Task: Write out, character for character, every line of the entries from the first one through the line that contains "Daha önceki modelleri", including both of those lines.

Transcribed page text
______________________________
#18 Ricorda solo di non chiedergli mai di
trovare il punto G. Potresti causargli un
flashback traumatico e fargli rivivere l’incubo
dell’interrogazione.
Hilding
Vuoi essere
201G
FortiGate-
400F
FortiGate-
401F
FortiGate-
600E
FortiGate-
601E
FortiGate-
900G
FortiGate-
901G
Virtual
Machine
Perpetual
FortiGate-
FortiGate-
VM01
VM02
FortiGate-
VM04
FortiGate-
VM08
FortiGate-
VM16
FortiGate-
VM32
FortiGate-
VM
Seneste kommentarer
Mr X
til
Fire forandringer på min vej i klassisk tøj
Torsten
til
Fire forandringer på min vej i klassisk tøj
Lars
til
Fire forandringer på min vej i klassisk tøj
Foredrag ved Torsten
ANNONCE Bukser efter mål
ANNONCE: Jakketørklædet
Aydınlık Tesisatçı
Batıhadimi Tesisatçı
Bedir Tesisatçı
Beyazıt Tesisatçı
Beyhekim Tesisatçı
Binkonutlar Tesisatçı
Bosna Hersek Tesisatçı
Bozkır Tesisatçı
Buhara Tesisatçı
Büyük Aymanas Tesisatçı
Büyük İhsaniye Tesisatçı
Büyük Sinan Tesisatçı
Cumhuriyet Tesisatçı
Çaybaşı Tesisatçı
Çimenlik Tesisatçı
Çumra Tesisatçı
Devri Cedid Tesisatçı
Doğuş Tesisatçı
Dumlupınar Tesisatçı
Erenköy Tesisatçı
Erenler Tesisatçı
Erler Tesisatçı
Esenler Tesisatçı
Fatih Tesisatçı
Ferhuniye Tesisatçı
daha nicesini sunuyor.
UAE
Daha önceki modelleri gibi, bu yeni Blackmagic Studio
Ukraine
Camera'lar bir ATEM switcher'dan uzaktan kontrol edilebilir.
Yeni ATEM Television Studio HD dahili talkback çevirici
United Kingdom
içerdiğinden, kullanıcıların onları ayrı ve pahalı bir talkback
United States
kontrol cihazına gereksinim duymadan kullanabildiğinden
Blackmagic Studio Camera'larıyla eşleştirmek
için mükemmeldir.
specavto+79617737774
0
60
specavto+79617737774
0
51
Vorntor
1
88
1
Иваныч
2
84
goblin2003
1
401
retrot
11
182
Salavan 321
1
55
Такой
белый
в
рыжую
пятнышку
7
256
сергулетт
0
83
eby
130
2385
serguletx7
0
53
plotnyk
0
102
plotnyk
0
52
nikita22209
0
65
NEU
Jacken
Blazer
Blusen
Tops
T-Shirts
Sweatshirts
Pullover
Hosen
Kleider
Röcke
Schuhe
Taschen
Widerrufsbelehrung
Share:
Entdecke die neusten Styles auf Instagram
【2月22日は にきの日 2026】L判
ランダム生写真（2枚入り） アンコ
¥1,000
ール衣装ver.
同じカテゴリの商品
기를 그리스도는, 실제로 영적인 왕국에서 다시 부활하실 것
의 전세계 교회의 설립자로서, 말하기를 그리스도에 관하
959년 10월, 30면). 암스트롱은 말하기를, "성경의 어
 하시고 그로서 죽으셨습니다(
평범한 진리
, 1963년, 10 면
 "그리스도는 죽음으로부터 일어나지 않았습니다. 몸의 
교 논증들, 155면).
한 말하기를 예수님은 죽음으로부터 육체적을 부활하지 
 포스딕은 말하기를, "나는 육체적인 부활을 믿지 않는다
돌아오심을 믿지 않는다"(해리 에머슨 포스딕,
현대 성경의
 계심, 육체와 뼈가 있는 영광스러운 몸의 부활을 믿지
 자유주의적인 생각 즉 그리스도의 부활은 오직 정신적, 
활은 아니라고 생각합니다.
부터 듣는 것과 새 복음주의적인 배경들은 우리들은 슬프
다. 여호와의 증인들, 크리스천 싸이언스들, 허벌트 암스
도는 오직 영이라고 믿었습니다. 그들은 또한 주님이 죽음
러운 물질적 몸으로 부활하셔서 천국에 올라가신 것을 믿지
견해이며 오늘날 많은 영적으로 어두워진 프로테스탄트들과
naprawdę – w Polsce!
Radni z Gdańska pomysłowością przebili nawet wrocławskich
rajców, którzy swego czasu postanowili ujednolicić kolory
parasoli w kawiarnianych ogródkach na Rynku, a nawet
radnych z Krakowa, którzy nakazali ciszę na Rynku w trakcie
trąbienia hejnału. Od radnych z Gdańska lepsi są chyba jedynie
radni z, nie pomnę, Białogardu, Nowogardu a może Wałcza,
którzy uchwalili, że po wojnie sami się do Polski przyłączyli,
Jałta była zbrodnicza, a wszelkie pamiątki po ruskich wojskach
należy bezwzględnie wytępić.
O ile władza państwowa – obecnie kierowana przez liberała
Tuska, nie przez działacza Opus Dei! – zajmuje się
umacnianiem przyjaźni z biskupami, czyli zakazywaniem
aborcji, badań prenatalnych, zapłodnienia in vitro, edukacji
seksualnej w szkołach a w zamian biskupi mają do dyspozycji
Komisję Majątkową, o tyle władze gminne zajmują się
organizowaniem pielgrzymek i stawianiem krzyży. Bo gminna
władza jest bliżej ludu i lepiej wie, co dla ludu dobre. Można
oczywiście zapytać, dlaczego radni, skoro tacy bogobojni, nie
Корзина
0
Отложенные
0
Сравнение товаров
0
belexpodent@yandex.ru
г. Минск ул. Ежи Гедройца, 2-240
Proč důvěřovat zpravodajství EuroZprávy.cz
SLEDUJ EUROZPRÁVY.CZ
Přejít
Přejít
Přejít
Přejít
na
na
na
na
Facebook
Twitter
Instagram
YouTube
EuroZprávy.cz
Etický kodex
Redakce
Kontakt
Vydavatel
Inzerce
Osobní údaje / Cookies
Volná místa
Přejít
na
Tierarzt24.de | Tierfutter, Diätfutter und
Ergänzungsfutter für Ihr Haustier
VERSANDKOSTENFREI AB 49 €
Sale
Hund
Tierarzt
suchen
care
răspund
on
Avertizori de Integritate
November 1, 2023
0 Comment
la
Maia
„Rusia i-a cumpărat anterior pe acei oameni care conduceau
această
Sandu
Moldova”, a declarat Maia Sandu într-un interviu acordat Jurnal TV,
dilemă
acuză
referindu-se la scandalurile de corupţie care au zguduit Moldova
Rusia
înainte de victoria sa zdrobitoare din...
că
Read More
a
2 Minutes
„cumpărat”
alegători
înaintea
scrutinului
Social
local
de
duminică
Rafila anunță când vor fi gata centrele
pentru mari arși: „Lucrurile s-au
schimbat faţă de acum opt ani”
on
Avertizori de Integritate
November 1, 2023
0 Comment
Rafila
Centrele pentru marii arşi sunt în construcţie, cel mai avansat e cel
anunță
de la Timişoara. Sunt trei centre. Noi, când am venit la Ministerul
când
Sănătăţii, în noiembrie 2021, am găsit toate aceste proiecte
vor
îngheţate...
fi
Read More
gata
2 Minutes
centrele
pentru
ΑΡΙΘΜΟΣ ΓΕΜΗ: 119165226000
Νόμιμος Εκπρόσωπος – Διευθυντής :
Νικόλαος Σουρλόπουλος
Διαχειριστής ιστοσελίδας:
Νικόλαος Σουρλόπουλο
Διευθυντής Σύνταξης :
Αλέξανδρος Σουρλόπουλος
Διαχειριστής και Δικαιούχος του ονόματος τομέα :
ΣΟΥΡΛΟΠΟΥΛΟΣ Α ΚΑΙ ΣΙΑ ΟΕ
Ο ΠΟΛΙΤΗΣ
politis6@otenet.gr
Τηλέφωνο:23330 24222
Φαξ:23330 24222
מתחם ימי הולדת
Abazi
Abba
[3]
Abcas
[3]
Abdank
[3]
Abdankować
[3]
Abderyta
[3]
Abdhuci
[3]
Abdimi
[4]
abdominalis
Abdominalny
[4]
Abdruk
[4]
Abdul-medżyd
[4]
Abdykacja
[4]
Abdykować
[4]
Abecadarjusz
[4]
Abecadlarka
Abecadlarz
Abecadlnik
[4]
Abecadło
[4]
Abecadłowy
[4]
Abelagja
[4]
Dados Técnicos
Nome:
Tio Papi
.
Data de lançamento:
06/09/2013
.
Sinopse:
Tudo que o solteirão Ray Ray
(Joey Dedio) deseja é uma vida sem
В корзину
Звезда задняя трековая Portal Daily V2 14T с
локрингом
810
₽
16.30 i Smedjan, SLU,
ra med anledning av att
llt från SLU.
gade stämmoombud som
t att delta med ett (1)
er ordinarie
______________________________
Answer box:
#18 Ricorda solo di non chiedergli mai di
trovare il punto G. Potresti causargli un
flashback traumatico e fargli rivivere l’incubo
dell’interrogazione.
Hilding
Vuoi essere
201G
FortiGate-
400F
FortiGate-
401F
FortiGate-
600E
FortiGate-
601E
FortiGate-
900G
FortiGate-
901G
Virtual
Machine
Perpetual
FortiGate-
FortiGate-
VM01
VM02
FortiGate-
VM04
FortiGate-
VM08
FortiGate-
VM16
FortiGate-
VM32
FortiGate-
VM
Seneste kommentarer
Mr X
til
Fire forandringer på min vej i klassisk tøj
Torsten
til
Fire forandringer på min vej i klassisk tøj
Lars
til
Fire forandringer på min vej i klassisk tøj
Foredrag ved Torsten
ANNONCE Bukser efter mål
ANNONCE: Jakketørklædet
Aydınlık Tesisatçı
Batıhadimi Tesisatçı
Bedir Tesisatçı
Beyazıt Tesisatçı
Beyhekim Tesisatçı
Binkonutlar Tesisatçı
Bosna Hersek Tesisatçı
Bozkır Tesisatçı
Buhara Tesisatçı
Büyük Aymanas Tesisatçı
Büyük İhsaniye Tesisatçı
Büyük Sinan Tesisatçı
Cumhuriyet Tesisatçı
Çaybaşı Tesisatçı
Çimenlik Tesisatçı
Çumra Tesisatçı
Devri Cedid Tesisatçı
Doğuş Tesisatçı
Dumlupınar Tesisatçı
Erenköy Tesisatçı
Erenler Tesisatçı
Erler Tesisatçı
Esenler Tesisatçı
Fatih Tesisatçı
Ferhuniye Tesisatçı
daha nicesini sunuyor.
UAE
Daha önceki modelleri gibi, bu yeni Blackmagic Studio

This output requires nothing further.